3. CBD or Cannabidiol:
The oft-repeated phrase regarding CBD these days is that its “non-psychoactive.” Hell, I’ve even said this on more than one occasion. The only problem is it’s not true. While it may not be “psychotropic” in the same way that THC is, it most certainly acts on our central nervous system and affects our brains and our consciousness. In low doses, it can be very stimulating. I’m currently experimenting with reducing caffeine in the morning and supplementing CBD, with the hopes that I can eventually wean myself of the coffee. In higher doses its sedating, and in all doses it can create a sense of calm, relaxation, and well-being. Smoking, especially alongside other relaxing herbs in an herbal preroll, is awesome when you need to get rid of that tension headache fast (like I did today), and oral use such as a tincture is great for longer lasting effects.

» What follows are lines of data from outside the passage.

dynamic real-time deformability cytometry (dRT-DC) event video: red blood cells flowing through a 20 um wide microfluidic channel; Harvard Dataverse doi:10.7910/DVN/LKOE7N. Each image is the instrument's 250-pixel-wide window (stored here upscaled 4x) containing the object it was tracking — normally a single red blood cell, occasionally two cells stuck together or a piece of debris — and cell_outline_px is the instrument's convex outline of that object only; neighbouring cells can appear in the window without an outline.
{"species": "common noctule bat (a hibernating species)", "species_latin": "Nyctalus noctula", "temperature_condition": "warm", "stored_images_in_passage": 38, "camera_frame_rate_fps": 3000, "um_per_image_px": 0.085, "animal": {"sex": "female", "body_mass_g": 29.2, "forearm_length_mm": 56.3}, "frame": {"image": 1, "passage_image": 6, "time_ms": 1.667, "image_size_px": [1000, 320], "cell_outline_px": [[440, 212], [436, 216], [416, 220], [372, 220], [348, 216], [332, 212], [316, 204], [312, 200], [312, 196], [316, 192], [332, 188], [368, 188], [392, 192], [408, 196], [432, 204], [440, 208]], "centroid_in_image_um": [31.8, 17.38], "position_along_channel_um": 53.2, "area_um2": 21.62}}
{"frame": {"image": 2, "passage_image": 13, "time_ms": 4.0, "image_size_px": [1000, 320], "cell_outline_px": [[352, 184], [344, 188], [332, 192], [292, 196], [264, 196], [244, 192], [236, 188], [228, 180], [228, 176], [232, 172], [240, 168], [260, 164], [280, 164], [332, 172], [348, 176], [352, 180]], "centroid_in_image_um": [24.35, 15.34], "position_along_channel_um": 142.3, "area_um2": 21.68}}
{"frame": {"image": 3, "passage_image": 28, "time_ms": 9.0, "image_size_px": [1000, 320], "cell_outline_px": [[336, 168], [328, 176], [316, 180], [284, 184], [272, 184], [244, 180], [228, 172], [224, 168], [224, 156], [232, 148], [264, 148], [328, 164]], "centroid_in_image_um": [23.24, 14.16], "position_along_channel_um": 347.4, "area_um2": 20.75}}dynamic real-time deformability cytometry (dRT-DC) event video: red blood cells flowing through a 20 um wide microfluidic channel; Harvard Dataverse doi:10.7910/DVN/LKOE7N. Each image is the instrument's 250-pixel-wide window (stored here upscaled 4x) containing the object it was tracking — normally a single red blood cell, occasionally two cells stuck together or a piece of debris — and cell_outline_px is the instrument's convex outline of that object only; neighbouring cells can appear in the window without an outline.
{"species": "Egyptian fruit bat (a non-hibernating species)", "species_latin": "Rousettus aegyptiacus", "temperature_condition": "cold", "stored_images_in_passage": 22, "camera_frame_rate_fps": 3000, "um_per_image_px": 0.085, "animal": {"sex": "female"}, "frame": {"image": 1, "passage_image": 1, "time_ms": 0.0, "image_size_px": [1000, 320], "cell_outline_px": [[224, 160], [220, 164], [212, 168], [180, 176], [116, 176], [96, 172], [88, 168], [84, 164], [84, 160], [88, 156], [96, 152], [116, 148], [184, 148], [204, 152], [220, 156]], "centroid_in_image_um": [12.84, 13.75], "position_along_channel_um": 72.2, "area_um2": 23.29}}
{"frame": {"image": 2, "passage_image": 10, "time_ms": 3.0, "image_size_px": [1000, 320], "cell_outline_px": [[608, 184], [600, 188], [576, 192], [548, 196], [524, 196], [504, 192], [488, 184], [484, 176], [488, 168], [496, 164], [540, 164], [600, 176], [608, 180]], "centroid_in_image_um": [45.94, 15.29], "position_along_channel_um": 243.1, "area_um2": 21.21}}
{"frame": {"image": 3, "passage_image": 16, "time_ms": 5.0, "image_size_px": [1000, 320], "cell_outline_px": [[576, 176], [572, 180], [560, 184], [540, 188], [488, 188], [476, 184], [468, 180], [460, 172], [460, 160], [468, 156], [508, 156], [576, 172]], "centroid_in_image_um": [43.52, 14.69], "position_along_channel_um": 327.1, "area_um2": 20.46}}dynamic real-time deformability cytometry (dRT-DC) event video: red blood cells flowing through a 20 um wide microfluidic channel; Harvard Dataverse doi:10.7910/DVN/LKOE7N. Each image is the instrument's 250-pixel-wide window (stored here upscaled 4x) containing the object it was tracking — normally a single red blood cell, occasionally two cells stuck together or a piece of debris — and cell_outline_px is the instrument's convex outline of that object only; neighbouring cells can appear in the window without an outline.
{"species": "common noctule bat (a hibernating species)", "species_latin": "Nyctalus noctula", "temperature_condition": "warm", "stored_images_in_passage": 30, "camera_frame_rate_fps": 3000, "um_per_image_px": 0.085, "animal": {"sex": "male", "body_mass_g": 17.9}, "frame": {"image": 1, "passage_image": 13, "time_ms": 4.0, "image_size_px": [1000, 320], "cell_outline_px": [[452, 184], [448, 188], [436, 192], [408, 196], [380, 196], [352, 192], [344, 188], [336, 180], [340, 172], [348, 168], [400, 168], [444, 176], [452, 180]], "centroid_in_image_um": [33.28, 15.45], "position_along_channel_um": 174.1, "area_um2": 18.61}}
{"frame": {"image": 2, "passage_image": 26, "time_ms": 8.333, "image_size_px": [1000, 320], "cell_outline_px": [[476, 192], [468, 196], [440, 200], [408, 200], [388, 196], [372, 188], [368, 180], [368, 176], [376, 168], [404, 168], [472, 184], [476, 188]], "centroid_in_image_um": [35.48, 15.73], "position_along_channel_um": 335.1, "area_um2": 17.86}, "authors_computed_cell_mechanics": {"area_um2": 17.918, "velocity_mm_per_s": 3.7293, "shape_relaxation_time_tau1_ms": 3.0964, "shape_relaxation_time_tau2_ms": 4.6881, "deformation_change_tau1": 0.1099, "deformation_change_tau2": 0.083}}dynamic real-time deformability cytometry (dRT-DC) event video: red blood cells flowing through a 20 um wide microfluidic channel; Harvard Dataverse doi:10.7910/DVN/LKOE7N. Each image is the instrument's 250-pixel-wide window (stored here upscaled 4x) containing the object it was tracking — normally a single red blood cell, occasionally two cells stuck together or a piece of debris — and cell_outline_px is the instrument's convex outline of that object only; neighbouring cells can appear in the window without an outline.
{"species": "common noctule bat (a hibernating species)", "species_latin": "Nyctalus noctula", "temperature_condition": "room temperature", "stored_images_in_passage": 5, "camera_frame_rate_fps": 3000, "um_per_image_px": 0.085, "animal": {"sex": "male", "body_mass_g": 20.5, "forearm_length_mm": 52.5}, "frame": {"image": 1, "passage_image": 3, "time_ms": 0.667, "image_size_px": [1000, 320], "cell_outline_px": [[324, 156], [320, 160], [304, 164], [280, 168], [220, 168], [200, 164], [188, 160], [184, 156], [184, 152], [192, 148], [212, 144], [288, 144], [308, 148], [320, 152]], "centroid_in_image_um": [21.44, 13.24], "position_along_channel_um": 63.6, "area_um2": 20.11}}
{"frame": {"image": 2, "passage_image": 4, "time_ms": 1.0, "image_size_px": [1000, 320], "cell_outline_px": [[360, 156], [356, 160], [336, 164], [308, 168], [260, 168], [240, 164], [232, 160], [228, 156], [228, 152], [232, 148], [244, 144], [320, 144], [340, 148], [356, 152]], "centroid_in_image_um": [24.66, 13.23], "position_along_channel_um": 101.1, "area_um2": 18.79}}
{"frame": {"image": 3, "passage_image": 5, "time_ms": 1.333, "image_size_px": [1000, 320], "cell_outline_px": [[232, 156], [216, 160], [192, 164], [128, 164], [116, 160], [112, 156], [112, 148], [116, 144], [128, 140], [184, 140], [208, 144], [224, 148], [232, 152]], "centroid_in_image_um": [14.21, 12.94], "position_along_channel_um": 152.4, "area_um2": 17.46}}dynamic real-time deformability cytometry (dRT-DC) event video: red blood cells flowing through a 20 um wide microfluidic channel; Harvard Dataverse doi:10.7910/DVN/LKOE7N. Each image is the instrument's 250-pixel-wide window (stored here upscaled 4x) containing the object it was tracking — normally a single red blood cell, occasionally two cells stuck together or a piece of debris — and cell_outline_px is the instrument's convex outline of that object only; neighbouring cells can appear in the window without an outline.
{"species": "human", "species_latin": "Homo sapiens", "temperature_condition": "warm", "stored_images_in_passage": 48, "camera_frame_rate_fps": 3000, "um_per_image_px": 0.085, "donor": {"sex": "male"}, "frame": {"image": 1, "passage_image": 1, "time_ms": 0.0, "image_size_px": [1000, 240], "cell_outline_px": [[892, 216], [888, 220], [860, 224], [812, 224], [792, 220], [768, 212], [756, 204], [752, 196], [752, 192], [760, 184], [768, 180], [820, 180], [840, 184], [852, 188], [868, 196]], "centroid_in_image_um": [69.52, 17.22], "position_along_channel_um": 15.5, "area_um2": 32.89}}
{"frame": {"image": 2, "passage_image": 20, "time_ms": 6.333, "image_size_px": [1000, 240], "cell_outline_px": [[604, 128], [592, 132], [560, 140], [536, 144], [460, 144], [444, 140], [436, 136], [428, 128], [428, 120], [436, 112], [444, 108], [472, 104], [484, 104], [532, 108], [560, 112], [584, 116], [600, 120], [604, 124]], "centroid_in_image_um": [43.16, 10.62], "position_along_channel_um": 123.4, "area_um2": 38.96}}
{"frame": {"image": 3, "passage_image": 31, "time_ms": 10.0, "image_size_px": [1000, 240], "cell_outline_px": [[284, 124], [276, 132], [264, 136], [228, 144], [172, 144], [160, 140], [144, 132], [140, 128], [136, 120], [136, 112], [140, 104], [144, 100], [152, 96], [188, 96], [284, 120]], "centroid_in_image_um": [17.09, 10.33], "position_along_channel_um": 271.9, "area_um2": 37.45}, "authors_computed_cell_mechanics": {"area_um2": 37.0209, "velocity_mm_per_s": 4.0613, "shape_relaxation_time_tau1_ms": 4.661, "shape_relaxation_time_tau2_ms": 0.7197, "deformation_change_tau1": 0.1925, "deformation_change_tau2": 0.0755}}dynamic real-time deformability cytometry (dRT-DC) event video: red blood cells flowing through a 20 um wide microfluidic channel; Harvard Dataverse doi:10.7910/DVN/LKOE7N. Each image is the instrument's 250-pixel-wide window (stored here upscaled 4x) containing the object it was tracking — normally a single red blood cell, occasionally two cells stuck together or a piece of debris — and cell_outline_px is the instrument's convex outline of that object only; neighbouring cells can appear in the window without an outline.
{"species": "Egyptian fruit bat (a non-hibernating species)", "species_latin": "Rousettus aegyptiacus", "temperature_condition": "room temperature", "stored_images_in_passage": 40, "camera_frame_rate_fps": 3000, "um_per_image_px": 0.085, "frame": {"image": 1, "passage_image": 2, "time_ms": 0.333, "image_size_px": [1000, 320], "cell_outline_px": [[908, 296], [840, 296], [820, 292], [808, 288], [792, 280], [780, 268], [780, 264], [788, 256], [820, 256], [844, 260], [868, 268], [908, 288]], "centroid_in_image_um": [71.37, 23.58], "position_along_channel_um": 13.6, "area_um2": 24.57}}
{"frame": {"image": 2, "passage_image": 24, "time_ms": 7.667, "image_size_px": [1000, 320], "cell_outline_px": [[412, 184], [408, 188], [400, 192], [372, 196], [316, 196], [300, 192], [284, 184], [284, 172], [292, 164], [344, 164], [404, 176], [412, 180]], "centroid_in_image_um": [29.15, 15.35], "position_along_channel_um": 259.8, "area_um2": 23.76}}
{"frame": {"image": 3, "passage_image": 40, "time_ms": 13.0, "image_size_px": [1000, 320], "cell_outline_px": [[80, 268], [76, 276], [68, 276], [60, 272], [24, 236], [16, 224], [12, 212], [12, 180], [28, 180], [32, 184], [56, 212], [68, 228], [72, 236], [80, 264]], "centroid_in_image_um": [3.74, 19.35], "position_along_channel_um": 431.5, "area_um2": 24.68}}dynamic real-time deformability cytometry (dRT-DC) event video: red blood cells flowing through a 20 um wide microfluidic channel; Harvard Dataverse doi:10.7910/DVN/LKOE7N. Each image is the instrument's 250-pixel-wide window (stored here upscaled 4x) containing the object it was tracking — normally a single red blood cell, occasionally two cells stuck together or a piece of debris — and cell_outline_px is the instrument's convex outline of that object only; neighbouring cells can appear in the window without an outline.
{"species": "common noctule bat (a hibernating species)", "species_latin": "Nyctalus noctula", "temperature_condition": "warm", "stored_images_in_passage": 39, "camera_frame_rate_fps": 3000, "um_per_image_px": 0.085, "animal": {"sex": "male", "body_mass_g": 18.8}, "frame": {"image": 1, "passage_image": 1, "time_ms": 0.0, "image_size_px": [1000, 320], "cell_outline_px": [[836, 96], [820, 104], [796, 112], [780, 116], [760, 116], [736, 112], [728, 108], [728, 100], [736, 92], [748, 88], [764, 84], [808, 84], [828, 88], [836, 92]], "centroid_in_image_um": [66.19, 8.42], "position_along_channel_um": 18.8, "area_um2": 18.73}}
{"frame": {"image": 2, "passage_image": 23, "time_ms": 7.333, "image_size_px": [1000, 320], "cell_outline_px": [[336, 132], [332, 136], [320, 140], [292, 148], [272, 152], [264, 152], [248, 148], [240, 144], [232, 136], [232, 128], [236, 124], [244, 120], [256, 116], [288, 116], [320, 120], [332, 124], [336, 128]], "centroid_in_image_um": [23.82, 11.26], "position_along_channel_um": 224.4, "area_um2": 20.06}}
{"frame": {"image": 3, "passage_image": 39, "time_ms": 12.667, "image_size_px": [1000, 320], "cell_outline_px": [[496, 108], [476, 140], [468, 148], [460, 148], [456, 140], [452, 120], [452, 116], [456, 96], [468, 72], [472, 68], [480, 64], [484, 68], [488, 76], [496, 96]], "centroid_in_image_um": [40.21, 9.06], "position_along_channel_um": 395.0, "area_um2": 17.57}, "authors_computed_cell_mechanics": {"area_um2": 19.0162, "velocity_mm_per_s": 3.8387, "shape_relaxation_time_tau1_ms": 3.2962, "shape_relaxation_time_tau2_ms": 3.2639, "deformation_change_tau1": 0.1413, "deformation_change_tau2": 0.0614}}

The heavier hitting plants like high-THC cannabis or psilocybin are sometimes used quite effectively in “micro-doses,” as recently popularized by Michael Pollan in his new book How to Change Your Mind: What the New Science of Psychedelics Teaches Us About Consciousness, Dying, Addiction, Depression, and Transcendence. New research is revealing that taking small amounts of psilocybin can work to create new connections in our brains and lift us out of even long-standing states of depression. And THC is enjoyed by many in super small amounts — something like 1-2 mgs (to give perspective, most edibles are dosed between 10-20mg, and sometimes up to 100mg). If you’re someone who’s sworn off the THC because it makes your heart race or makes your paranoid and anxious, you might just be taking way too much. You might find that dialing it back opens up a whole new state of mind and will get you saying “ohhhhh, now I get why people like this so much.”
5. Eating nourishing food and taking good herbs:
We co-evolved with plants and whole foods, so it makes sense that we need them to be the most awesome version of ourselves. And the Standard American Diet (acronym SAD for a reason) that many of us consume is not a plant-based, whole foods diet, not by a long shot. Eating fresh, living foods. Eating seasonally and being present with our meals. Cutting back on processed foods and choosing simple ingredients with ample seasoning (spices are herbs, my friends!) can make a world of difference in how we see the world. And while tinctures and capsules are fantastic and convenient, try bringing your herbs to the dinner table with you. Add tulsi to your dish instead of regular basil. Drink a cup of nettles tea with your lunch. Put burdock in your stir fry. And mix your powdered herbs like ashwagandha or licorice into your smoothies and sweet treats. Taking in nourishing foods and herbs every day can help you realize how crappy you felt while you were living off of Dominos and maybe didn’t even realize at the time. And again, feeling our bodies well means we are also feeding our mind and spirit, shifting our being into healthier state of being that is likely quite altered from our normal modus operandi.
6. Move your body:
One interesting thing we’ve learned recently about our endocannabinoid system is that it’s enhanced through exercise. It’s no mistake they call it a “runner’s high” — just 30 minutes of running actually doubles our body’s anandamide production (that’s our body’s own THC). Moving our body not only creates this state of euphoria, but it also increases our energy levels, and brings circulation to the brain which can help improve focus and creativity.
These everyday habits might not be as revelatory and explosive as a journey with ayahuasca, but then again they might be. They can certainly be life-changing.